抄録
われわれの施設では,1990年から2008年にかけて頬粘膜扁平上皮癌の外側咽頭後リンパ節(LRPN)転移が2例みられた。原発腫瘍は頬粘膜後部から生じていた。断層画像では,患側の後咽頭間隙内に各々,17×12mm,15×12mmの大きさの転移性リンパ節が認められた。これら2症例と本邦における論文または予稿集で報告されている,LRPN転移を生じた他の頬粘膜癌4例を,原因となったリンパ路と臨床的特徴に重点を置いて分析した。

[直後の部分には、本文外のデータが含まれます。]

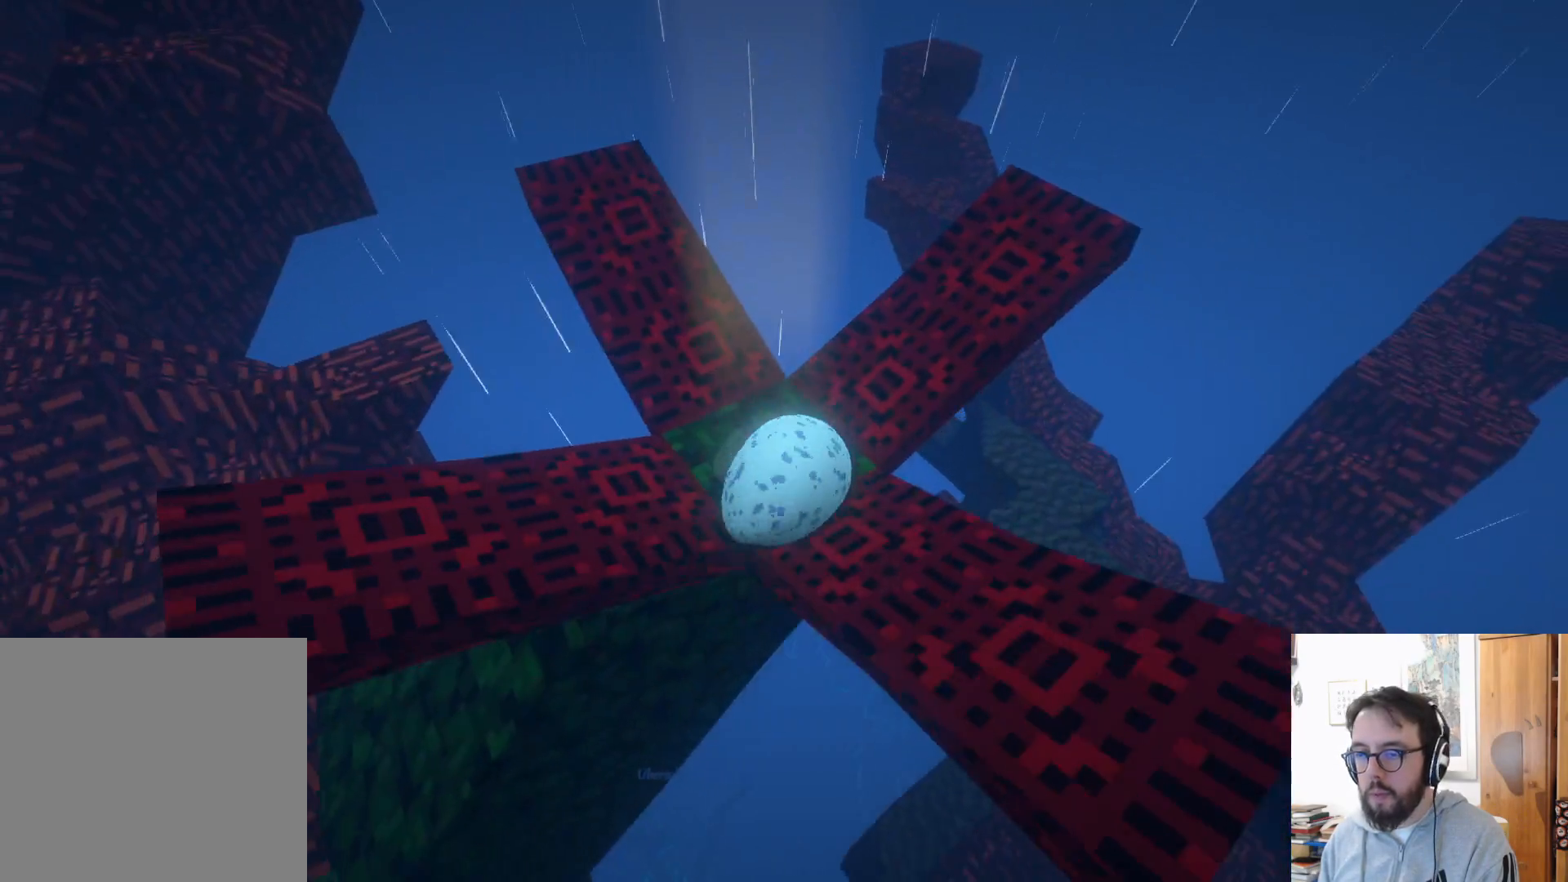
{"dt_ms": 500, "buttons": [], "left_stick": "down-right", "right_stick": "left", "events": [[267, "right_stick", "left"]]}
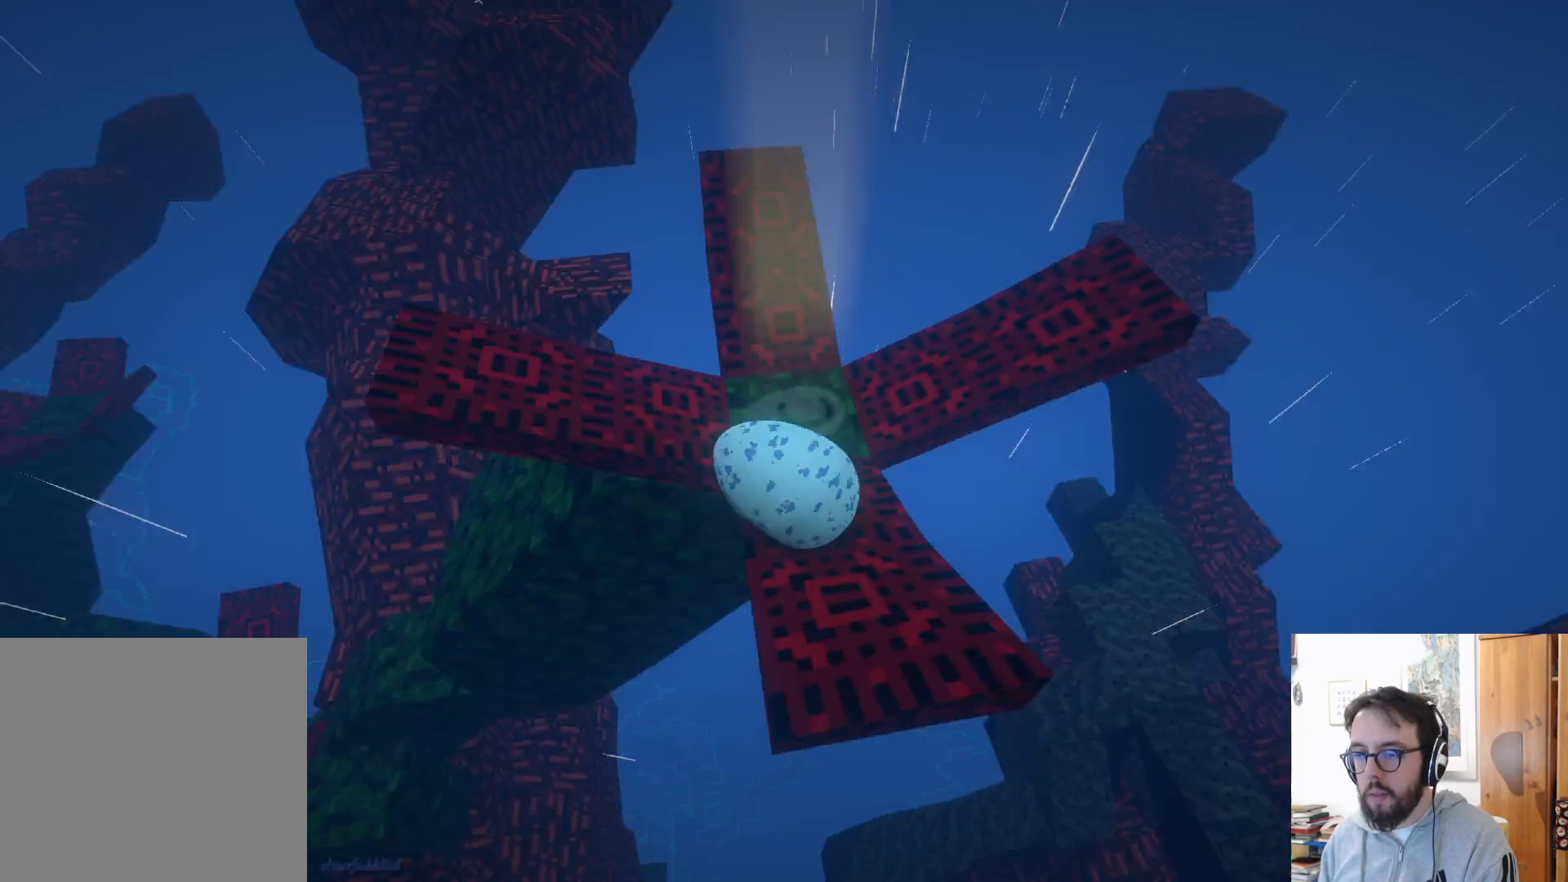
{"dt_ms": 500, "buttons": [], "left_stick": "up", "right_stick": "center", "events": [[83, "left_stick", "down"], [167, "right_stick", "center"], [250, "left_stick", "center"], [367, "left_stick", "up"]]}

頬粘膜後部や臼後三角の癌は容易に頬筋および翼突下顎縫線に浸潤する。翼突下顎縫線には頬筋と上咽頭収縮筋が付着する。さらに,翼突下顎縫線は口蓋帆張筋が関係する翼突鈎に付着する。口蓋帆張筋と口蓋帆挙筋部にはLRPNのリンパ輸入管が走行することを既報告にて示した。これらの解剖学的関係からの推察では,翼突下顎縫線の領域から上咽頭収縮筋を通るか口蓋帆張筋の近傍を通るリンパ輸入管を介してLRPN転移は起こりえる。自験例と2例のT4症例では,臼後三角や翼突下顎縫線への浸潤が画像でみられるか臨床的に疑われた。T4の2例では,初回の画像検査でLRPN転移がみられた。一方,T2の自験例とT4の他の1例は術後5か月から8か月にLRPN転移がみられた。
よって,頬粘膜癌が臼後三角や翼突下顎縫線に浸潤した場合では常に,断層画像において外側咽頭後リンパ節に関心を寄せるべきである。